### Written instruction 1
Repeat the passage of the Spielberg project introduction starting with "Let me also" and going on through "to share him.".

### Extract to read
Today begins "31 Days of Spielberg," my month-long examination of the movies directed by my personal favorite filmmaker.
At the outset I would like to make it clear that this project is not intended as a “peek behind the curtain” of the mechanics of on-set filmmaking. Thus, the number of behind-the-scenes anecdotes mentioned throughout this endeavor will most likely be minimal (except in cases where I think they play a significant role in the analysis of the finished film), though I will usually provide some sense of historical context before discussing each film. Furthermore, although I said in my official announcement that I would try to keep this project from becoming a “Spielberg biography” rather than an exploration and evaluation of his art, I do feel it is necessary to have at least some basic knowledge of the early period of his life, as well as where he was personally at the time of any given film he directed, in order to properly understand and appreciate his professional work (as is I believe the case with all artists). Therefore, this experiment will start with a brief synopsis of his “pre-history” with what I consider to be a few significant events highlighted. Many of you will have already heard these stories and I doubt I am going to offer any new and/or exciting revelations into the man’s past here. So, for those who are already familiar with the childhood of Steven Spielberg, I ask for your indulgence.
Let me also again invite anyone and everyone to participate in this project by either chiming in with questions, observations or any other form of feedback here in the comments section of each post or, if you wish, you could express your thoughts on your own blog (if you have one). Just let me know about it and I will see if I can link to it from here so as to provide a “springboard” for dialogue about Spielberg (which, of course, was part of the intent behind this project all along). This undertaking is intended to be for everyone; not just for me. Steven Spielberg is too important and too valuable to be kept to one’s self. We all have to share him.

### Entries provided
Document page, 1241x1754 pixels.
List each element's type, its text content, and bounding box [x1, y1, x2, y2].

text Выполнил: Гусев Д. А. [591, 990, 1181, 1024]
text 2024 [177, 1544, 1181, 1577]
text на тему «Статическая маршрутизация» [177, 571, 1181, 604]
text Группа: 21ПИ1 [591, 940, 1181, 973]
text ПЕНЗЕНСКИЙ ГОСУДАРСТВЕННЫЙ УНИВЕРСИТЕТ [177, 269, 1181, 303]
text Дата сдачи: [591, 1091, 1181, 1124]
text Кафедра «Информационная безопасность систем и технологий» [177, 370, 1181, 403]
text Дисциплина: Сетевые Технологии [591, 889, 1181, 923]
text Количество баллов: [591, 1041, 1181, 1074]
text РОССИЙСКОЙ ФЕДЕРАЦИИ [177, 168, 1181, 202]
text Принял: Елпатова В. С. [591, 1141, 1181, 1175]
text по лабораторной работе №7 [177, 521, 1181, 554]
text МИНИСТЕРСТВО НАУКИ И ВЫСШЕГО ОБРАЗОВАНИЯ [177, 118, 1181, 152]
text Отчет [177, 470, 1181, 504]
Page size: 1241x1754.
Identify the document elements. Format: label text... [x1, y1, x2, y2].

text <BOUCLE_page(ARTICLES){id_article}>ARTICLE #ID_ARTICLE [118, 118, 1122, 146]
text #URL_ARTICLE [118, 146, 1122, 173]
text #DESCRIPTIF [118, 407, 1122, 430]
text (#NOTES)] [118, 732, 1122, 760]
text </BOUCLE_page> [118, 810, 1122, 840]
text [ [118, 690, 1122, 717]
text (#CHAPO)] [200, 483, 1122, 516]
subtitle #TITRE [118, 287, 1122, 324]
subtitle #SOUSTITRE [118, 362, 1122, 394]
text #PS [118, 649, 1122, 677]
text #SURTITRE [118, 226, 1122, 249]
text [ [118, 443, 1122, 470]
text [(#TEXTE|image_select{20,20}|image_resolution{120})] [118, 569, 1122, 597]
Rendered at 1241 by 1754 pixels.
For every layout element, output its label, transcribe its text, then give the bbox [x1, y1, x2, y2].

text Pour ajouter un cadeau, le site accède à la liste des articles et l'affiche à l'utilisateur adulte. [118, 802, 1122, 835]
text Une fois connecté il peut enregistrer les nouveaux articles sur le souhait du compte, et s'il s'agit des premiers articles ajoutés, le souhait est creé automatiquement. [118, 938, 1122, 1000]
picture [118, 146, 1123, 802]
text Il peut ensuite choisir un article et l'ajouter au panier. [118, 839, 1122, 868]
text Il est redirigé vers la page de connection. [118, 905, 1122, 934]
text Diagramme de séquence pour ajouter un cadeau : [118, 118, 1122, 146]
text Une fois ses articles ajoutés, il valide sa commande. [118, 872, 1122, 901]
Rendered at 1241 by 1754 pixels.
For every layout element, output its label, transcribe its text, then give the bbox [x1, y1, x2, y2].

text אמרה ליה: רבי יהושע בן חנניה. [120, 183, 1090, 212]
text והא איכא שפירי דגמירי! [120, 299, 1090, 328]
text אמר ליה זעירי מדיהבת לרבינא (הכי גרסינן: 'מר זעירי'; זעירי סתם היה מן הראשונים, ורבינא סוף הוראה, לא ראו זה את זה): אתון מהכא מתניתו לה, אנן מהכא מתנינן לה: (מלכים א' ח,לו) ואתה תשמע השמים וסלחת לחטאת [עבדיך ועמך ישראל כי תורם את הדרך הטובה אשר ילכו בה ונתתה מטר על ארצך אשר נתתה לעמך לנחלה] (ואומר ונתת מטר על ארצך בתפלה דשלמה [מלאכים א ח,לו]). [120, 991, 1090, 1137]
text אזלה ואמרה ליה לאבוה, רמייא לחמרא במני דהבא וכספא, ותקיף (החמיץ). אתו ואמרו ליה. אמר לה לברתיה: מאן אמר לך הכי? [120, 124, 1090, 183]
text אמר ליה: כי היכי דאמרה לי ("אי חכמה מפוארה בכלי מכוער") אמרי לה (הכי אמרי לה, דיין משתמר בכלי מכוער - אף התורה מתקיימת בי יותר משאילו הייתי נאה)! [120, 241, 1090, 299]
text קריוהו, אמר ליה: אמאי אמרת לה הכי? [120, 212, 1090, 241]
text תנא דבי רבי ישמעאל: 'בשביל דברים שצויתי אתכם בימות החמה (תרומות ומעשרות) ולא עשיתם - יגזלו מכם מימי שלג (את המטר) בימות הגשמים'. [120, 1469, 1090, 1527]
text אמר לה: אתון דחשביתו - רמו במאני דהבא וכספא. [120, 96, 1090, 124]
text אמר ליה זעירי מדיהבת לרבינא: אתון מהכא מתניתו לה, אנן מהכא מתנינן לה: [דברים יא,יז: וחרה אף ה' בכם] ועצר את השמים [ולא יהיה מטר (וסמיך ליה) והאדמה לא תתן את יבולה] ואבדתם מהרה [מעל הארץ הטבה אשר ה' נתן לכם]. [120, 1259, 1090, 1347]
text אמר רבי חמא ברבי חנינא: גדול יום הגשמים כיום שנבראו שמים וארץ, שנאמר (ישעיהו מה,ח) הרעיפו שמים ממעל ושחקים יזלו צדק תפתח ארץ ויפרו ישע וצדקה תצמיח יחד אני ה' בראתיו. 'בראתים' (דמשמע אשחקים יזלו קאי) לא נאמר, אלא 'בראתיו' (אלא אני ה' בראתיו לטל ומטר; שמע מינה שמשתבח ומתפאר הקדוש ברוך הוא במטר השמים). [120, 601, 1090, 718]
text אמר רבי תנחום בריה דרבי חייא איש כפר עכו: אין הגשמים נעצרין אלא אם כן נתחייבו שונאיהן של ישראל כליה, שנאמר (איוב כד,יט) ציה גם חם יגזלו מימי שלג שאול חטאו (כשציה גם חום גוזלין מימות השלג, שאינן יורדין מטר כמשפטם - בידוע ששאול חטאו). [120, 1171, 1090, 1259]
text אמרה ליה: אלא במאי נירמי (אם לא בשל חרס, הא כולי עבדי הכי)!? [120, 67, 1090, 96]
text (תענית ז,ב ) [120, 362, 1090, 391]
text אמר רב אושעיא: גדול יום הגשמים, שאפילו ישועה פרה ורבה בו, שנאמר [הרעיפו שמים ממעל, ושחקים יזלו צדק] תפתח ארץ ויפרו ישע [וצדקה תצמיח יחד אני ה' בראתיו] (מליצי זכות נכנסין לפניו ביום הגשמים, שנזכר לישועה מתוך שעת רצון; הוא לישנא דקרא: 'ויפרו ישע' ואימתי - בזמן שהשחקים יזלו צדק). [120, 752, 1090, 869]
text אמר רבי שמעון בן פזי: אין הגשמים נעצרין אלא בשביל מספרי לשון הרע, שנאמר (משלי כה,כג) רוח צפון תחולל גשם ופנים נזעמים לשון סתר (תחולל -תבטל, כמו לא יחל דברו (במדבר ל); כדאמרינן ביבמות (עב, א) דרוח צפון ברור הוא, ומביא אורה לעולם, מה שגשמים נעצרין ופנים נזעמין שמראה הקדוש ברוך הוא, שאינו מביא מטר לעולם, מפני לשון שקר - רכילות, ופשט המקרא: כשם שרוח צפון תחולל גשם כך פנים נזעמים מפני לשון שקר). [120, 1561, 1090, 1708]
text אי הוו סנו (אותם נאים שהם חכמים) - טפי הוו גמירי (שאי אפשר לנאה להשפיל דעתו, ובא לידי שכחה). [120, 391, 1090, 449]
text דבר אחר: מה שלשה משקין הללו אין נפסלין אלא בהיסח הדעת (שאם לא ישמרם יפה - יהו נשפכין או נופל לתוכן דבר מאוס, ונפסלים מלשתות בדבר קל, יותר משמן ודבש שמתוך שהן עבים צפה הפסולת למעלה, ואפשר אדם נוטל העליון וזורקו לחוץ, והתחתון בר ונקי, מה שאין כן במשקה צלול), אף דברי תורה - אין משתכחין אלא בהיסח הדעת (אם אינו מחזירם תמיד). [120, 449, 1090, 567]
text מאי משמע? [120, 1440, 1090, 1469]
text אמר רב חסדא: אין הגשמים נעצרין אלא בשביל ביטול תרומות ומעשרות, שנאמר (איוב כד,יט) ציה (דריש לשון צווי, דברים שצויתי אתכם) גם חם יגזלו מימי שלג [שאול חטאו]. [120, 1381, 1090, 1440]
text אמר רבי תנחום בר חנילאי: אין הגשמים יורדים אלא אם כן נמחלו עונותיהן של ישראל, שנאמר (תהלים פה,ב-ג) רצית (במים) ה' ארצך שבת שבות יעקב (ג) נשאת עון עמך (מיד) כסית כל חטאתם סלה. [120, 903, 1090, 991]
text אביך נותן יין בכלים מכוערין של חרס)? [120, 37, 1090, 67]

### Written instruction 2
Reproduce the entries, starting with the first line of the entries and going on through the line with "List each element's".

### Result 1
Let me also again invite anyone and everyone to participate in this project by either chiming in with questions, observations or any other form of feedback here in the comments section of each post or, if you wish, you could express your thoughts on your own blog (if you have one). Just let me know about it and I will see if I can link to it from here so as to provide a “springboard” for dialogue about Spielberg (which, of course, was part of the intent behind this project all along). This undertaking is intended to be for everyone; not just for me. Steven Spielberg is too important and too valuable to be kept to one’s self. We all have to share him.

### Result 2
Document page, 1241x1754 pixels.
List each element's type, its text content, and bounding box [x1, y1, x2, y2].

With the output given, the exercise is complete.